Objetivo del ejercicio: Copia literalmente el fragmento del texto sobre la Cruz y el Santísimo Cristo de Burgos, que aparece más abajo, desde «Sin duda alguna, la» hasta «fuente de salvación.».

Extracto del documento:
Comenzamos un nuevo curso pastoral, una nueva oportunidad para dejarnos alentar por el amor misericordioso del Padre y para abrazar la cruz de Jesús: el consuelo infinito con el que Dios responde a los males que desfiguran a la humanidad.

«El alma que anda en amor, ni cansa ni se cansa», dejó escrito san Juan de la Cruz. Hoy, con este recuerdo del querido santo carmelita, traigo a la memoria del corazón la festividad que conmemoramos el 14 de septiembre: la Exaltación de la Santa Cruz y también la fiesta del Santísimo Cristo de Burgos. Este día, ya próximo en el calendario, por la tarde, celebraremos la Eucaristía y portaremos al Santísimo Cristo a las calles de nuestra ciudad para recibir su bendición y manifestarle nuestro amor y agradecimiento.

La Cruz es el camino, la palabra y el gesto más grande del Amor. Y aunque muchas veces parece que Dios permanece en silencio y que no atiende a nuestra voz suplicante, su sentir nos habla desde donde mana la fuente de la misericordia, desde la Cruz de Cristo.

Abrazar el Madero supone recorrer la Vía Dolorosa hasta hacer, de nuestra vida, un camino acompasado con el amor de Jesús que siempre nos acompaña. La Resurrección es el culmen, la Tierra Prometida, pero hemos de ir configurando ese encuentro de rodillas, abarcando la soledad o el gozo de una oración que habla sin palabras o con el corazón colmado. Como escribía san Josemaría Escrivá, que pasó una larga temporada entre nosotros, en Burgos, en una de sus obras relativas a los misterios dolorosos de Cristo, «en la Pasión, la Cruz dejó de ser símbolo de castigo para convertirse en señal de victoria». La Cruz es el emblema del Redentor: «Allí está nuestra salud, nuestra vida y nuestra resurrección» (Vía crucis, II estación, n. 5).

Sin duda alguna, la esperanza más firme consiste en confiar la vida a Dios, abandonarla en sus manos. Porque Él ha probado nuestros sufrimientos, ha tomado la carne débil de nuestras miserias y ha asumido en su propio Cuerpo nuestra propia humanidad para convertir la Cruz en fuente de salvación.

En nuestra ciudad, celebramos con pasión y devoción la fiesta del Santísimo Cristo de Burgos. Varios documentos aseguran que llegó a la Península en un barco transportado por un comerciante burgalés y que el baúl que lo guardaba fue rescatado de una tempestad y traído hasta Burgos. Según dicha tradición, cuando dejó el Cristo en el convento de los Agustinos, las campanas doblaron por sí solas a la entrada del Cristo en la Iglesia. Desde entonces, la fama milagrosa se extendió y el Santo Cristo se convirtió en una referencia trascendental e insustituible en el pueblo burgalés, que lo incardinó en el centro de su devoción.

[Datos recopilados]
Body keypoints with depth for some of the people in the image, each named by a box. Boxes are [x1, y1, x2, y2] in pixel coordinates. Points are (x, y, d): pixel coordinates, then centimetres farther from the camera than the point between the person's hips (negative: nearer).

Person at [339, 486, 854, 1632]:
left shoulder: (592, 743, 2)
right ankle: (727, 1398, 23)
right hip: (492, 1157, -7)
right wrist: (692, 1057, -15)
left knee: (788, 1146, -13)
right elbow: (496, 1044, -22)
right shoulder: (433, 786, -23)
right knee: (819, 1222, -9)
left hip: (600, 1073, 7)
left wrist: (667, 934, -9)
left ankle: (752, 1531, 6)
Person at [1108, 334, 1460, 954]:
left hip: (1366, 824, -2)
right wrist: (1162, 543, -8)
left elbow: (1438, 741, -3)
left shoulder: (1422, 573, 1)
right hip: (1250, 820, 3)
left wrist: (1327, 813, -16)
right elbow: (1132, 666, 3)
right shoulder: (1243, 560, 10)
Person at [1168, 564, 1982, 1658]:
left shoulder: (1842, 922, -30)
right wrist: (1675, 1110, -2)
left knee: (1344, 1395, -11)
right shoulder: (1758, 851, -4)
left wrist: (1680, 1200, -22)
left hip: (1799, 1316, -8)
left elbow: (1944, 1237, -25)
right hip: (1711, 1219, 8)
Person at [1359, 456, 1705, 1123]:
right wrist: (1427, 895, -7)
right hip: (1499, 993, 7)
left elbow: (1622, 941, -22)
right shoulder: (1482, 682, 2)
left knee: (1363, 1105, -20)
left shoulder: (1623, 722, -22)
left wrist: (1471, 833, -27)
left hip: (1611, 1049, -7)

==

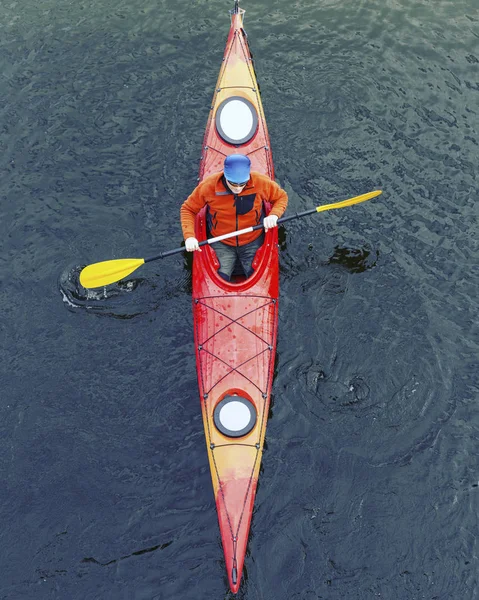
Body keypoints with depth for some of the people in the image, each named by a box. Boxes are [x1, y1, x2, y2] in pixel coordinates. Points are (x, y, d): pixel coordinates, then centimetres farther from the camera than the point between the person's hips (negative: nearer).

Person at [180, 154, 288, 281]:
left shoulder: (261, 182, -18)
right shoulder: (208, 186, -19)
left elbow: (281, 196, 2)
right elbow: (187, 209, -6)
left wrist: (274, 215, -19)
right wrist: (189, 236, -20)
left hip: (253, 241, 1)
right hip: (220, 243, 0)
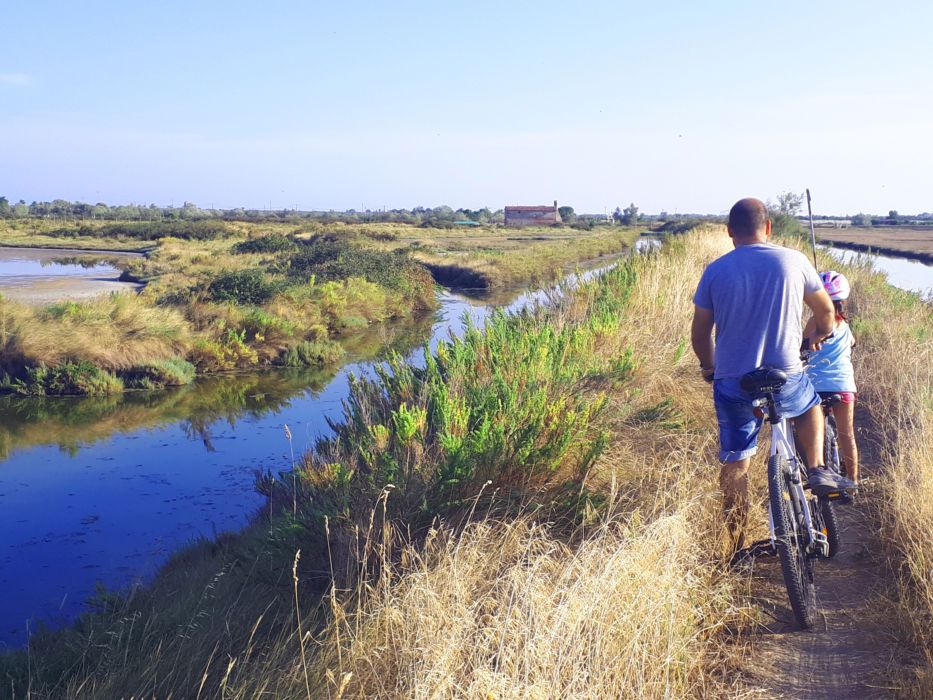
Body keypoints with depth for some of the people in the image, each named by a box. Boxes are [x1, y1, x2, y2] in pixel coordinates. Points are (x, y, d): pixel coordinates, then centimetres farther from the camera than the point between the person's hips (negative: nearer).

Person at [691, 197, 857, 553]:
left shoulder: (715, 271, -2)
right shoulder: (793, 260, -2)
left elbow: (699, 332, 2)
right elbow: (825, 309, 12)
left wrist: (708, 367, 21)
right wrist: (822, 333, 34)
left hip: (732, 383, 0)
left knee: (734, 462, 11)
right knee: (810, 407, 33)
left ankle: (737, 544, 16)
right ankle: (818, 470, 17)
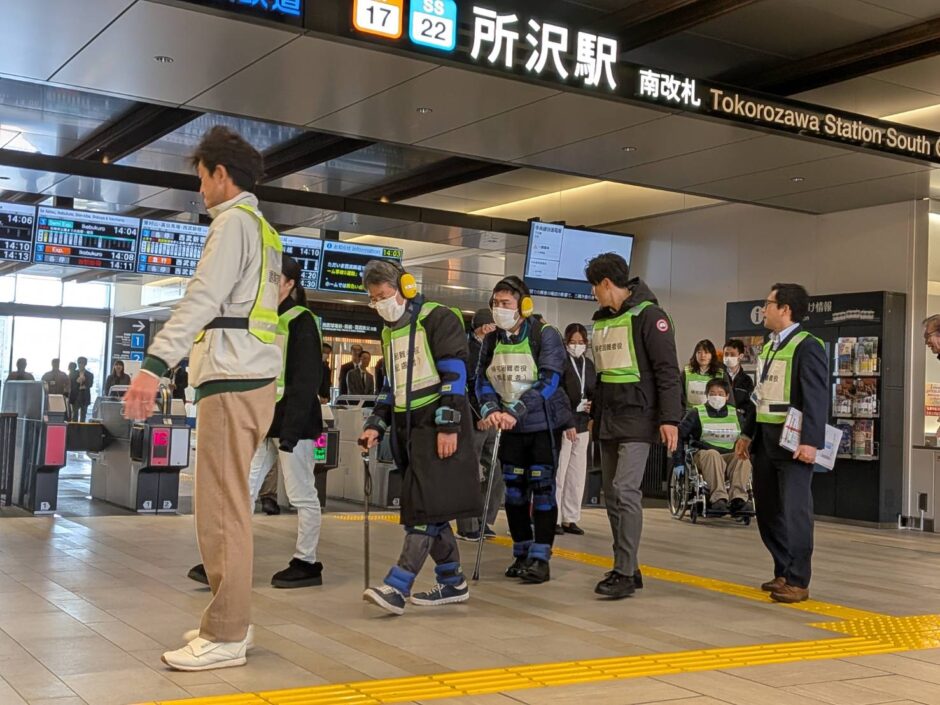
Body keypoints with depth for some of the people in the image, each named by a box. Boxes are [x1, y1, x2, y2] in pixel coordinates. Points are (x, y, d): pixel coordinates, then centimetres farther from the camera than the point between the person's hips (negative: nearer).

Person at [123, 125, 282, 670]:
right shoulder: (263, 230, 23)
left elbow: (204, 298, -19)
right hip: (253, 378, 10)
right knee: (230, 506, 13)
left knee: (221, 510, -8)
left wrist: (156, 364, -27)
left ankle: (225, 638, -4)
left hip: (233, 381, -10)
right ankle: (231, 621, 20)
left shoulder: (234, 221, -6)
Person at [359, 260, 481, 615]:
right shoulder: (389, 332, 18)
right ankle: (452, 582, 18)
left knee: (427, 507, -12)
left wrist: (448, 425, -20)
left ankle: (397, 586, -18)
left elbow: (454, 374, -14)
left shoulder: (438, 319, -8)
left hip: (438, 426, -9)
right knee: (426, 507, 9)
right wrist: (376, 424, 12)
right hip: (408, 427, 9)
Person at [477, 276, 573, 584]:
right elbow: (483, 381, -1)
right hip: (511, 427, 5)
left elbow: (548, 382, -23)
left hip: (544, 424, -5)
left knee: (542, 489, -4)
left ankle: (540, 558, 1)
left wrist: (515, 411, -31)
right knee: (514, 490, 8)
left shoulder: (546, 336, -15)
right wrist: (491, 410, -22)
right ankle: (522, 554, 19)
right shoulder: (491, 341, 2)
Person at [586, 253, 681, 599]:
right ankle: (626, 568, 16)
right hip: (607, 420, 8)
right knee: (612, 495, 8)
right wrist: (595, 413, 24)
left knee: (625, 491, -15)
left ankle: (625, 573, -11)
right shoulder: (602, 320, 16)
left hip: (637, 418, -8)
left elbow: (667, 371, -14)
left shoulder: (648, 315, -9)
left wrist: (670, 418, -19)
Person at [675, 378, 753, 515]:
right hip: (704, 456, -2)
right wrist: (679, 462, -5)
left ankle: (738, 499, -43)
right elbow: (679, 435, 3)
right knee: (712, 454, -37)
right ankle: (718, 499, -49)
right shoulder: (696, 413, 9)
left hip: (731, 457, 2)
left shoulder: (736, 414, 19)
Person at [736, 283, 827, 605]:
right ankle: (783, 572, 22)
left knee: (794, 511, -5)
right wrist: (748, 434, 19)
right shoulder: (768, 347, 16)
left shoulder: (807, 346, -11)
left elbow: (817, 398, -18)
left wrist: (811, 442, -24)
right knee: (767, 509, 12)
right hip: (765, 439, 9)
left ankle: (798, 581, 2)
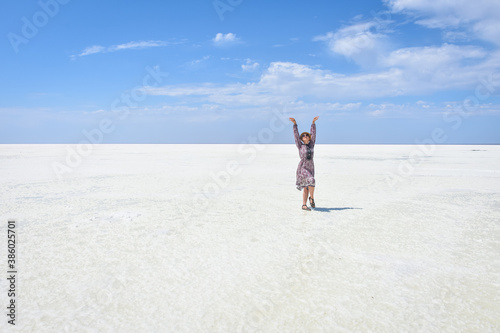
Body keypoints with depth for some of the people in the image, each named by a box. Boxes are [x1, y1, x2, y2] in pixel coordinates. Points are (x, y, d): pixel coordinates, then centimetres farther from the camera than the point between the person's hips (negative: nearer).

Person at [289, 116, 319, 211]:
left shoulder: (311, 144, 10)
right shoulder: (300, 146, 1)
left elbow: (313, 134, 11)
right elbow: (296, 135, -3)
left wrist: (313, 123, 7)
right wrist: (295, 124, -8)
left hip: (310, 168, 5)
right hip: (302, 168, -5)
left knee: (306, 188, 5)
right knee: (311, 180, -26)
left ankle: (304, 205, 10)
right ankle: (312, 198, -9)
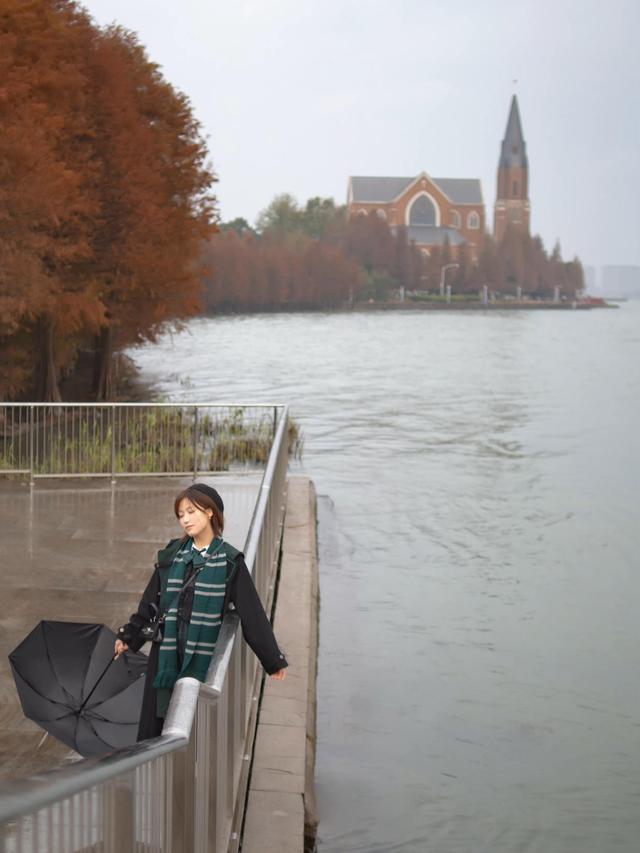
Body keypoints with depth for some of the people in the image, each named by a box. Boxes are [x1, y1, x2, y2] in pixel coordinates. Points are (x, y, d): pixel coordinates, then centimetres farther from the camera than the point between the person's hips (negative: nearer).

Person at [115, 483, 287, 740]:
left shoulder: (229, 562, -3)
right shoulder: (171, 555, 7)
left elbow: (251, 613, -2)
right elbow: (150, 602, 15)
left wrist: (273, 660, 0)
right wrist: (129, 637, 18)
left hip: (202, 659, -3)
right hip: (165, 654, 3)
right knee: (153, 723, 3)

Respuesta:
Sin duda alguna, la esperanza más firme consiste en confiar la vida a Dios, abandonarla en sus manos. Porque Él ha probado nuestros sufrimientos, ha tomado la carne débil de nuestras miserias y ha asumido en su propio Cuerpo nuestra propia humanidad para convertir la Cruz en fuente de salvación.